And of course the old "discussion"..



> Teflon tape
> 
> The purpose of this white, nonsticking tape is to serve as a lubricant when threaded parts of a piping system are being assembled. The inherent slipperiness of the material makes assembly easier.
> 
> ...


http://www.plantengineering.com/sin...sealant/5103ee62235def2053cec5d46dd34156.html


----------



## Dman911 (Nov 24, 2016)

jeffkrol said:


> General opinion is that teflon tape "pieces" can make their way into the reg. innards..
> IF this is really an issue is a bit debatable..
> 
> Thinking back a bit don't believe any new regs had either..
> ...


Yes all true


This is the exact same as pipe dope.

Doesn't seal either although it will adhere to the surfaces this crates no benefit as its the taper of the pipe that makes the seal and is also used to lubricate the pipe threads only aid in reducing friction and damage to the threads. Also the tape should never be applied all the way to the end of the thread but rather a short distance to prevent excess being pushed into the fitting and is much easier to control with tape as opposed to pipe dope that can also if not applied correctly contaminate the air or fluid system. But I would not say one is better than the other for aquarium applications and rather a preference.

Pipe dope
Pipe dope has been used in industrial applications for decades. The material relies on a solvent carrier and hardens when the solvent evaporates. The resulting seal adheres to all plastic and metal pipes and effectively blocks leak paths.
Because it contains solvents, pipe dope has a tendency to shrink over time as the solvent dissipates. This condition creates the potential for the dope to pull away from the thread walls or crack, allowing leaks to develop. Pipe dope is usually applied to threaded components with a brush or spatula.
Advantages . Pipe dopes are inexpensive and relatively easy to use. Their chemical composition is compatible with all pipe materials, including plastic. Pipe dopes harden quickly and produce a moderate to strong seal.
Disadvantages . Solvent-based pipe dopes can lose their effectiveness as the result of heat aging. When the seal shrinks and cracks, leaks can develop. This possibility is especially true with systems that are subjected to significant vibration. Pipe dopes may lack sufficient resistance to solvents.
Recommended uses. Solvent-based pipe dopes provide an adequate seal in applications where high temperatures and pressures are not expected. Pipe dopes offer minimal resistance against vibration. They are acceptable when the installation of a piping system does not require adjustment of components more than a few minutes after assembly.

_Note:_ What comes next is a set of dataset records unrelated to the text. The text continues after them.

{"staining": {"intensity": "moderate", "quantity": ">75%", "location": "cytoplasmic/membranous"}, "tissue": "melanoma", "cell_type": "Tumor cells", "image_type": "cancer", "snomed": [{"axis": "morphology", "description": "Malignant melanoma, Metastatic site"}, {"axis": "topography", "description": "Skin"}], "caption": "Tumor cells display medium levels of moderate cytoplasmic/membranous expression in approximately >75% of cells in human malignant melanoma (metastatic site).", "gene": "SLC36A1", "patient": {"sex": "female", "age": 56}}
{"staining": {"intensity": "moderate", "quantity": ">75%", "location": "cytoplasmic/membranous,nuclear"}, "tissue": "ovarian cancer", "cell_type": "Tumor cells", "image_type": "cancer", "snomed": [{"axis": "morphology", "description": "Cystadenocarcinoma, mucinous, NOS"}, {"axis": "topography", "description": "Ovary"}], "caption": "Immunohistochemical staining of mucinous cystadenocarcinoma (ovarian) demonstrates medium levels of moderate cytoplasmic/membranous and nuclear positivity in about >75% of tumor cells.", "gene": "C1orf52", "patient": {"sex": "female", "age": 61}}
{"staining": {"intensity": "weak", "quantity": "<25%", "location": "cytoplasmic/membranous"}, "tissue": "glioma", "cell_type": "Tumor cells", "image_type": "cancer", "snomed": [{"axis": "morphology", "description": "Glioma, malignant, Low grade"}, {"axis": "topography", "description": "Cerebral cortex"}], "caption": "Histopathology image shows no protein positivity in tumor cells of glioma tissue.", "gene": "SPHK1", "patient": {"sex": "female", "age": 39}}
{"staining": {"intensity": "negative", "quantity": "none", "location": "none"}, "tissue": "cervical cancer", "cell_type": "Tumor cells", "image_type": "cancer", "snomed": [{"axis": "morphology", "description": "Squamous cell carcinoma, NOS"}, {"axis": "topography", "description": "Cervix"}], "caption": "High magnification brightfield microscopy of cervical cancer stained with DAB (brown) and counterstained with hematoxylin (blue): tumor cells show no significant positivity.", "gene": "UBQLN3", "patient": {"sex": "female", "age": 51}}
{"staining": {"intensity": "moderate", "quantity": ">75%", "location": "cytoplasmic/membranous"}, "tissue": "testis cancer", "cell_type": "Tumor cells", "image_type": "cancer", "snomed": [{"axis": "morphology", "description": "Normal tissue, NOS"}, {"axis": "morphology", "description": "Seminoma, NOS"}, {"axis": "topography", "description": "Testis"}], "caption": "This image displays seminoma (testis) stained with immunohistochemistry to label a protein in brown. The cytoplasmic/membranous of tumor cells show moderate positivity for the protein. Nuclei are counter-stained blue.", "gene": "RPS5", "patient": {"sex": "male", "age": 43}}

http://www.plantengineering.com/sin...sealant/5103ee62235def2053cec5d46dd34156.html

I have to say the over the counter pipe dope from most hardware stores or the stuff I have used does not dry quick nor seal although the info listed here disputes that but also states its not suitable for high pressure which would be why I find it doesn't seal because I have used it in high pressure applications. But I can say that if you are relying on pipe dope or tape to seal your fitting something is wrong and you should probably replace them. You can go buy a cheap pipe nipple covered in burrs and chips in the threads and chances are you will be needing to replace or repair them in the future. Getting a good tight fit on the thread is what's most important and a decent pipe or fitting will do just that.

Dan


----------



## jeffkrol (Jun 5, 2013)

> This is the exact same as pipe dope.
> 
> Doesn't seal either


We could argue that that statement is not "quite" true...  
Pressure effects and longetivity aside.. it does "seal" as a primary function, unlike teflon which it really is its secondary function.. (arguable)



> Pipe dope
> 
> Pipe dope has been used in industrial applications for decades. The material relies on a solvent carrier and hardens when the solvent evaporates. *The resulting seal adheres to all plastic and metal pipes and effectively blocks leak paths.*


you know it is complicated.. 


> Pipe Dope for steam
> 
> Hello
> I have used a quite a few pipe dope/ tape on steam and I would suggest you use the sealant that is best for the situation. In the event you have damaged threads and you have to fill the thread area use Expando Pipe sealant. The material is basically a form of concrete that by chemical intraction swells and turns as hard as concrete on curing. We used to buy it in fifty pound barrels; when we were doing ammonia installations. It will never leak and it is good for thousand of pounds of pressure. The arguement against it's use is getting the fitiing off again. It is very simple: heat the fitting to three hundred degrees and hit he fitting wiith an hammer -- this fractures the expando and you can turn the fitting out. I have also had good results with Gasolina harding shellac pipe dope. This is a hardening pipe dope and it is also great at sealing bad threads. Masters teflon and Masters Metallic are great for everyday use and work extremely well: they do not harden. In the event you have a problem and you wish to use a high tech porduct Teflon Pipe Sealant from Loctite has a pipe dope that if you use the curing sray for this product;you will get an amazing joint. Tape is good and I have had good results with it. I use the yellow tape for gas, as I find it works better than the thinner white product. The best tape I have ever used is the original product [ the first makers of tape ] it is made in Australia and it is the best tape I have ever used.The blue product you mention is an Loctite product and it is used extensively in the refrigeraton and airconditioning trade: I have had excellent results with it.I would suppose I am showing my age; but, I remember the days of red lead and cleaning the threads with white gasloine -- thanks heavens those days are gone! I hope this helps and good luck and all the best.
> Jack Ennis Martin


just found dope is much more forgiving for non-professionals..


----------



## Tvadna (Jan 17, 2013)

I am a plumber. I work with pipe dope and teflon tape every day. Regulators are higher pressure then water lines or residential gas lines but its the same idea. 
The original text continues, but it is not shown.